DeRosa adds: “It is like going from the frying pan into the fire. We are going from a regulated monopoly to an unregulated monopoly that almost guarantees rate hikes and other serious dislocations. Small- and medium-sized businesses and residential customers are the ones who are going to get slammed with high rates - and there is nothing they can do about it.”

DeRosa believes that the future holds what he calls the four Bs: brownouts, blackouts, bankruptcies and bailouts. “We have already seen the energy coop go bankrupt, and we have seen the CRRA [Connecticut Resources Recovery Authority]-Enron debacle which has cost Connecticut over $220 million,” he says.

“When there is no oversight and no realistic regulation there is a high probability of these kinds of events happening often. We can expect manipulation of the market throughout New England, similar to what you saw in California and in other states in 2000 and 2001.”

Kevin McCarthy, principal analyst for Connecticut on electricity restructuring says: “California was the first state to actually implement new electric deregulation, the results of which are now routinely referred to in the press as a debacle. California is now in the process of spending billions of dollars more on further bailouts and subsidies for utilities, and Connecticut may do the same in the future.

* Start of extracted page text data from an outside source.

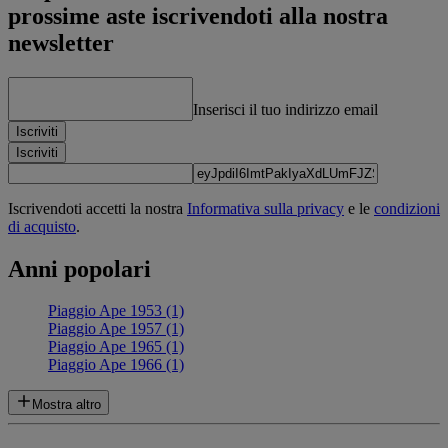
prossime aste iscrivendoti alla nostra
newsletter
Inserisci il tuo indirizzo email
Iscriviti
Iscriviti
Iscrivendoti accetti la nostra
Informativa sulla privacy
e le
condizioni
di acquisto
.
Anni popolari
Piaggio Ape 1953 (1)
Piaggio Ape 1957 (1)
Piaggio Ape 1965 (1)
Piaggio Ape 1966 (1)
Mostra altro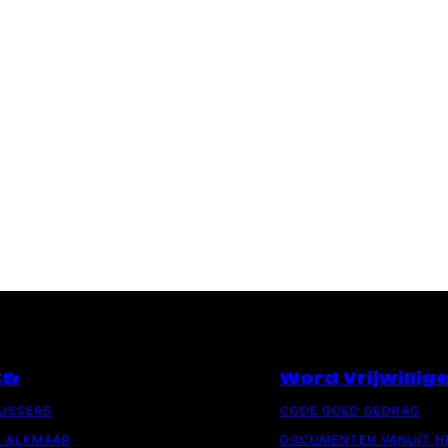
C&
Word Vrijwillig
LUSSERS
CODE GOED GEDRAG
R ALKMAAR
DOCUMENTEN VANUIT H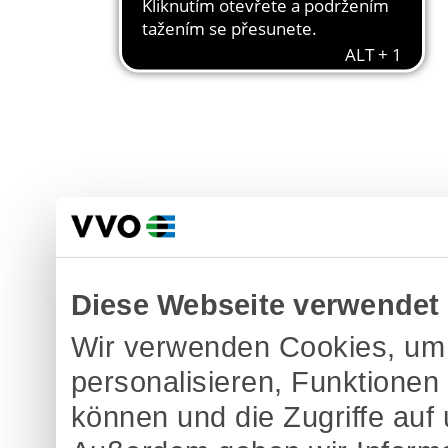
Diese Webseite verwendet
Wir verwenden Cookies, um 
personalisieren, Funktionen
können und die Zugriffe auf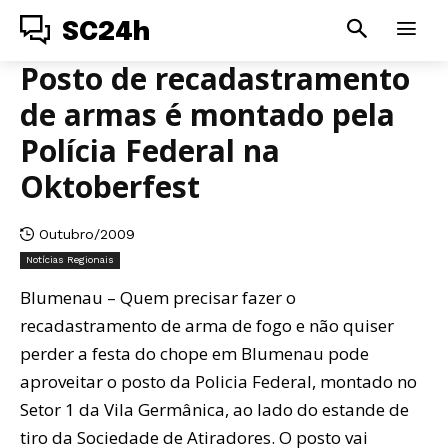
SC24h
Posto de recadastramento
de armas é montado pela
Polícia Federal na
Oktoberfest
Outubro/2009
Notícias Regionais
Blumenau – Quem precisar fazer o
recadastramento de arma de fogo e não quiser
perder a festa do chope em Blumenau pode
aproveitar o posto da Policia Federal, montado no
Setor 1 da Vila Germânica, ao lado do estande de
tiro da Sociedade de Atiradores. O posto vai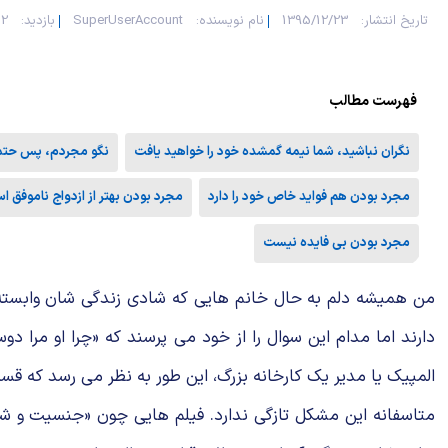
تاریخ انتشار:
1395/12/23
نام نویسنده:
SuperUserAccount
بازدید:
552
فهرست مطالب
نگران نباشید، شما نیمه گمشده خود را خواهید یافت
نگو مجردم، پس حتم
مجرد بودن هم فواید خاص خود را دارد
مجرد بودن بهتر از ازدواج ناموفق ا
مجرد بودن بی فایده نیست
من همیشه دلم به حال خانم هایی که شادی زندگی شان وابسته به
دارند اما مدام این سوال را از خود می پرسند که «چرا او مرا د
المپیک یا مدیر یک کارخانه بزرگ، این طور به نظر می رسد که ق
متاسفانه این مشکل تازگی ندارد. فیلم هایی چون «جنسیت و شه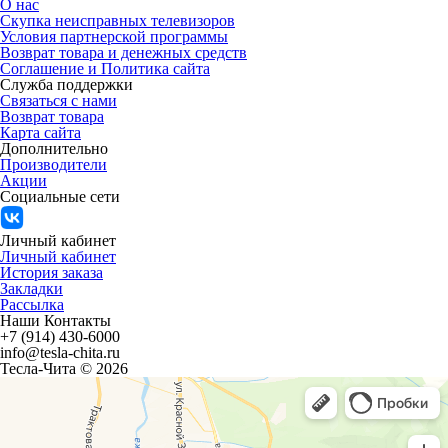
О нас
Скупка неисправных телевизоров
Условия партнерской программы
Возврат товара и денежных средств
Соглашение и Политика сайта
Служба поддержки
Связаться с нами
Возврат товара
Карта сайта
Дополнительно
Производители
Акции
Социальные сети
Личный кабинет
Личный кабинет
История заказа
Закладки
Рассылка
Наши Контакты
+7 (914) 430-6000
info@tesla-chita.ru
Тесла-Чита © 2026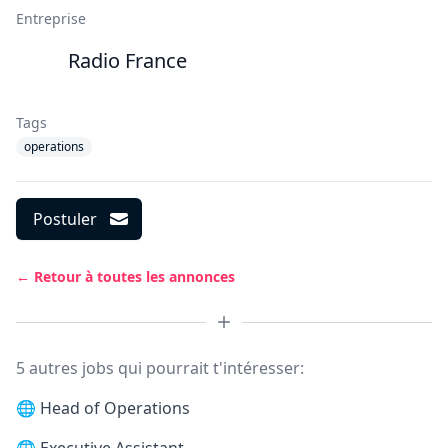
Entreprise
Radio France
Tags
operations
Postuler
← Retour à toutes les annonces
5 autres jobs qui pourrait t'intéresser:
🌐
Head of Operations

Energy infrastructure is no longer a state-specific issue, but a regional one, in which each state must balance broader equities.”

Critics argue that there are solutions to ensure that the electric deregulation mess that happened in California and other states doesn't happen here. “They include a real energy policy for Connecticut by subsidizing conservation and reducing demand for electricity at its source,” says DeRosa. “We need the will to make major investments in clean and renewable energy plants, which use solar, wind and tidal power for energy sources. We have to have a strong state power authority, which will oversee the entire process of supply and demand in electricity use and will keep our hard earned money and energy in Connecticut. We also need an elected DPUC that will answer to us and will re-regulate the electric industry and a citizens' utility board, which will research and represent consumers before the legislature and other government agencies. We also need municipal utility districts, which will produce clean and affordable energy and will be locally controlled.”

However much or little criminality may have occurred at Enron in regards to the California power fiasco of 2000-01, the emerging revelations in the investigation reinforce the serious concerns about deregulation.

Before deregulation, electricity markets operated reliably and usually with substantial rate stability. While there is some evidence that deregulation would provide the price breaks for consumers that advocates tout, the policy for the foreseeable future is caution.

The utility companies are no longer in the business of supplying power - they're concentrating on the transmission and distribution of power to customers in their service territories. Because of that, concerns about the supply of energy for the region continue. And the utilities, once easy to blame, are no longer the scapegoats they once were.

Says UI's Myra Stanley: “Concerns about energy are best addressed by ISO-NE.” [ISO New England, a not-for-profit, private corporation, assumes responsibility for managing the New England region's electric bulk power generation and transmission systems and administering the region's open access transmission tariff.]

There's still a great deal of uncertainty in the market and in the eyes of consumers, adds CBIA's vice president of government affairs, Joe Brennan.

“If we don't improve the infrastructure here in Connecticut,” Brennan says, “particularly in southwestern Connecticut, we could have a crisis. We're not facing a crisis now, but there are definite reliability concerns. We've had a relatively smooth and easy transition to a market economy but now we need to act smart.”